Junior weeps and shapeshifter blows up the hospital so that they can wake up by falling. They fall from there, fall in the elevator, and fall off the bridge, all at the same time to wake themselves up from all the dreams and wind up back on the plane, just in time to land.
Meanwhile, Cobb goes to find Mr. Saito, who is super old now. Despite being gone an extra decade or two, they make it back too, and everyone gets off the plane together. Cobb goes through security without any problems and makes it home to his kids. But as he gives his kids that long-awaited “hello,” something interesting happens.
Throughout the movie, Cobb carries a top. In dream worlds, it never falls down. It’s his way of knowing if he’s dreaming. At the end of the movie, we see him spin his little top. It shakes and shakes, and the movie cuts out before we can know whether or not it falls. So we are left asking the question: is Cobb really just still dreaming? There’s no for-sure answer and fans are left to debate it.
There are a lot of good ideas to take from this movie. My favorite part about this movie is how Cobb incepted his wife. All of our brains work in patterns. It’s why PTSD is a thing: we assume things are going to work the same way again and again. We hear loud booms and it reminds us of when we heard gunshots during the war. Now, it may just be fireworks, but we are working in that pattern. The trick to growing is to ask ourselves: what patterns are we following? What cycles are we in and where did they start? If we can start to see those patterns, we can see that things are actually different. Then we can start to grow as people.

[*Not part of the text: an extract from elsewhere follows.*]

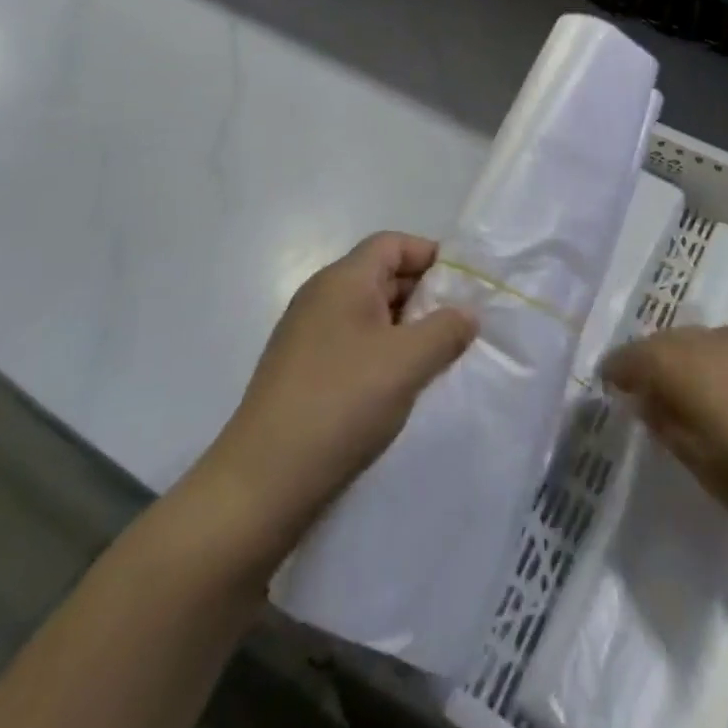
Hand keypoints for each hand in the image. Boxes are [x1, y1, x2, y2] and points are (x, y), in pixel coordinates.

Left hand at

This movie reminds me that ideas are powerful. Ideas are what guide all the power that humans can have. It also reminds me of Jesus. He didn’t need to be there for every single moment of people’s lives to make a difference. He just needed to be at the right place at the right time to plant ideas. Then, those ideas would grow and people’s lives would change. Heck, the whole course of history changed. All because one dude knew a lot about planting seeds in the right places. I can only point to this metaphor as a tiny glimpse into the craft that Jesus mastered. I’m not nearly good enough with people to really figure it out more than that. It’s inspiring to see the big picture of what Jesus was good at, though.
I really hope this helped you start to get this movie. I love movies like this because every detail fits snugly together. Every time I rewatch it, I appreciate a new little piece of the puzzle. Ultimately, I understand more about people, and the world we live in. So let me know if this made sense, and if you’d like me to do another “sci-fi for dummies.”